- TASK INSTRUCTIONS
How many lines in the listing below contain the string "tachometer"? Reply with the number only.

- INPUT DATA

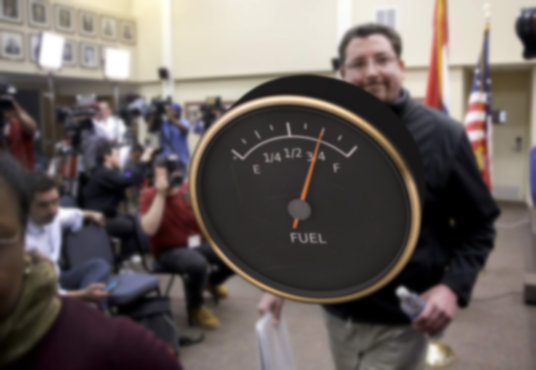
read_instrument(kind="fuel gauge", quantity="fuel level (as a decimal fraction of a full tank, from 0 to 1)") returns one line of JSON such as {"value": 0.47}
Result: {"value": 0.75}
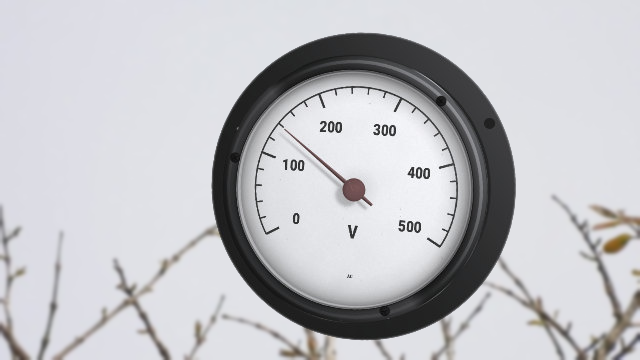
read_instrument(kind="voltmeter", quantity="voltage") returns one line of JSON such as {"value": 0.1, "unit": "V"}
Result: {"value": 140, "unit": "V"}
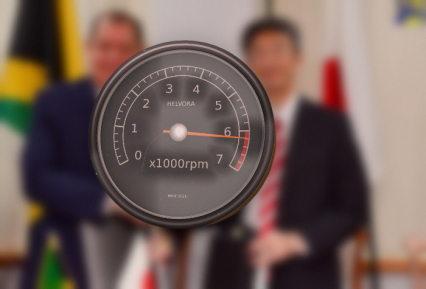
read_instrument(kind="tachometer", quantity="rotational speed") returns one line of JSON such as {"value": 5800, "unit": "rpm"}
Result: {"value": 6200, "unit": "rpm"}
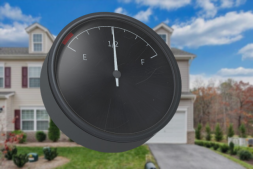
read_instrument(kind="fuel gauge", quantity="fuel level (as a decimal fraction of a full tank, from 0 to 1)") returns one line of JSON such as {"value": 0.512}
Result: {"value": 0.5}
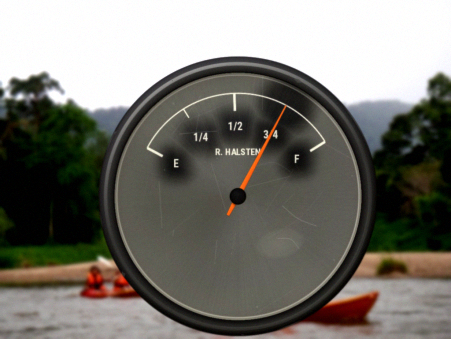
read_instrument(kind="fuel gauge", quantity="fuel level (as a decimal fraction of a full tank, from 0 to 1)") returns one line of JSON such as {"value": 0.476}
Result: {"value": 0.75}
--
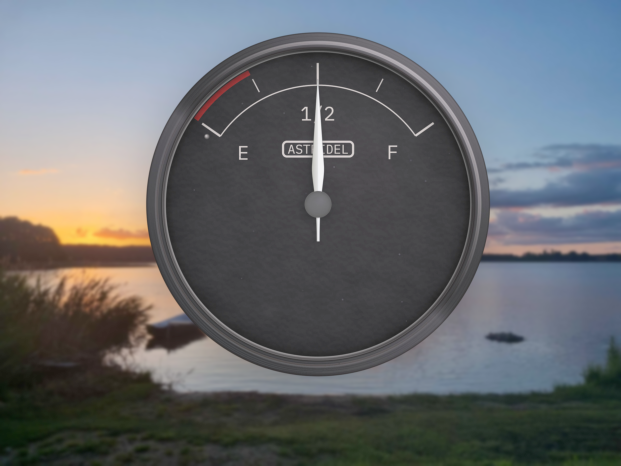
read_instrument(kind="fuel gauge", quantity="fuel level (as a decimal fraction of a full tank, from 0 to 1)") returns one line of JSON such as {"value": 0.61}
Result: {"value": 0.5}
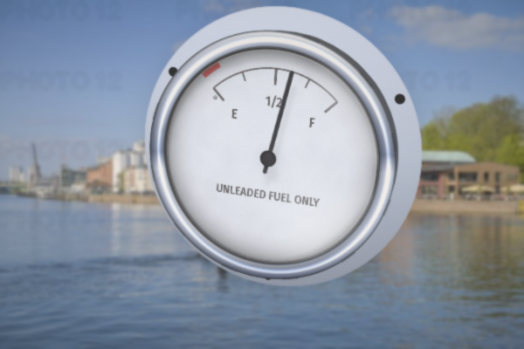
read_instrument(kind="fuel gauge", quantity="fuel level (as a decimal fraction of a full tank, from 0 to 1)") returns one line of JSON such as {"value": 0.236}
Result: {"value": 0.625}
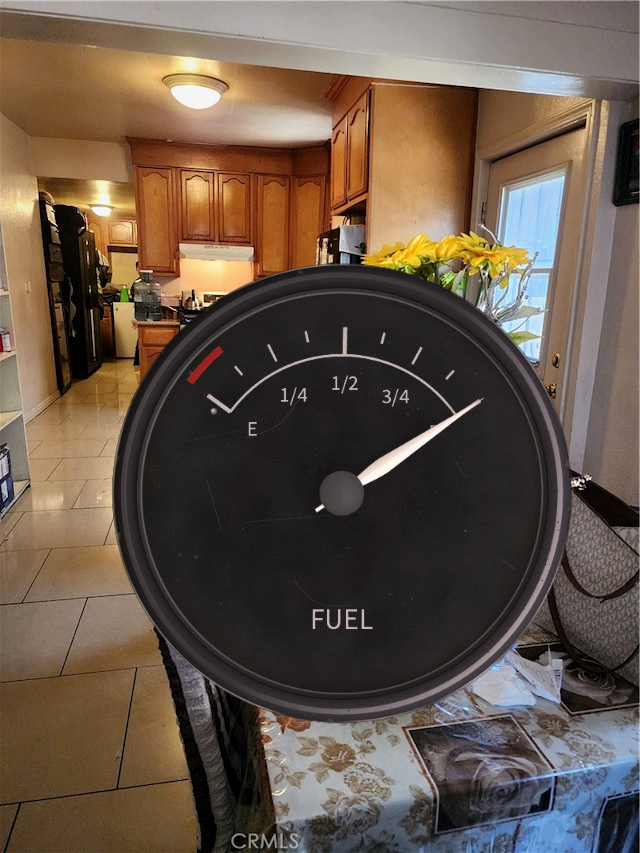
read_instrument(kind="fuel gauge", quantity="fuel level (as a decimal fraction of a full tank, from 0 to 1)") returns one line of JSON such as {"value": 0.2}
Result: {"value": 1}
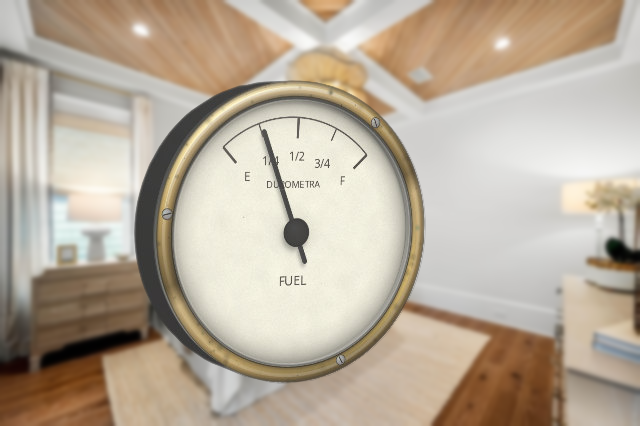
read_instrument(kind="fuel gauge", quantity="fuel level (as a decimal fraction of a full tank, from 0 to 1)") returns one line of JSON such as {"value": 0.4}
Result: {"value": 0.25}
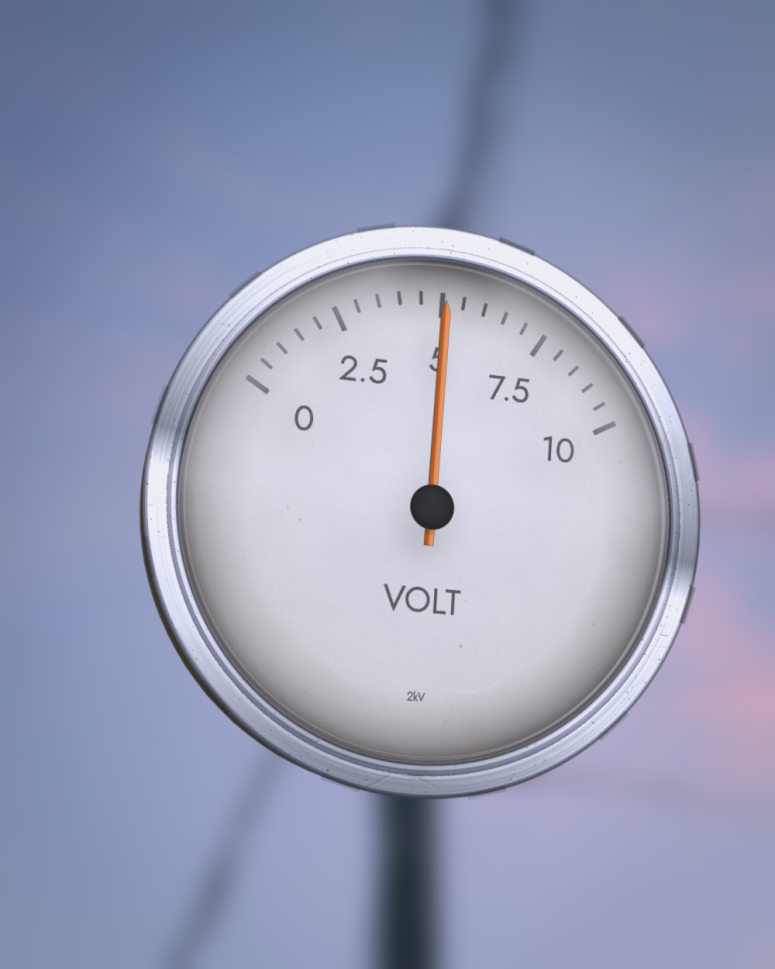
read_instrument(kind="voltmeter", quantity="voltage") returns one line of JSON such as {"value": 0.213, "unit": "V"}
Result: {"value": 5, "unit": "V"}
==
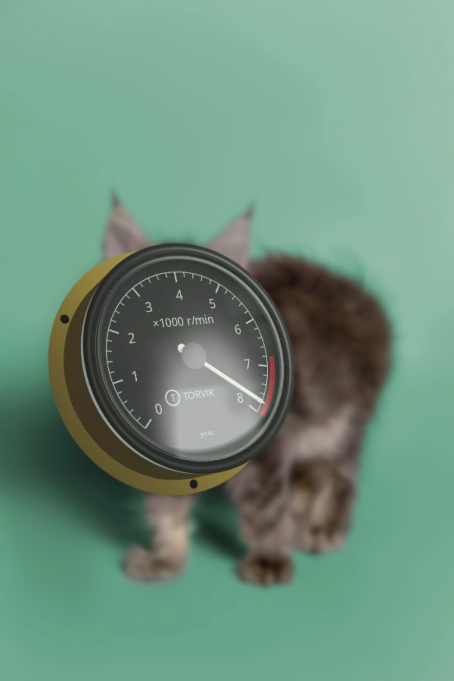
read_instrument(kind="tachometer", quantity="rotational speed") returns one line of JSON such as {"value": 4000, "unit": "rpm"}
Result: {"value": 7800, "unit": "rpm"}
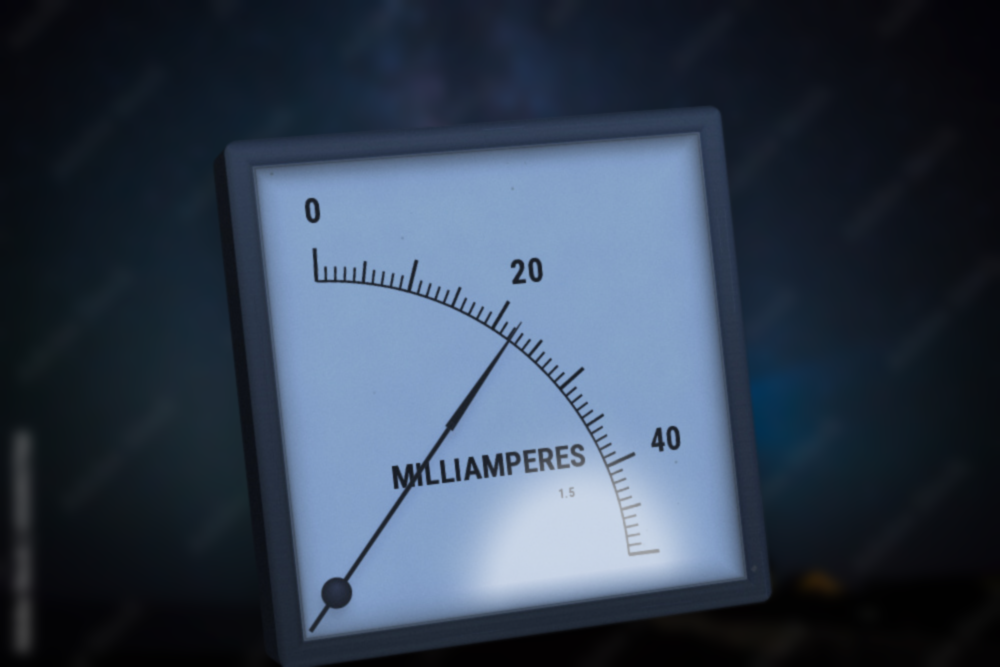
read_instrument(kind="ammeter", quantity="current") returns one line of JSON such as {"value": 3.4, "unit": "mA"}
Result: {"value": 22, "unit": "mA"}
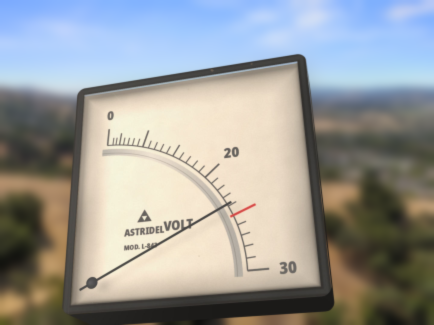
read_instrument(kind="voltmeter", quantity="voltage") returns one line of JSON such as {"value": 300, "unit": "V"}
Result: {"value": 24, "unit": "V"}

- ANSWER TO THIS TASK
2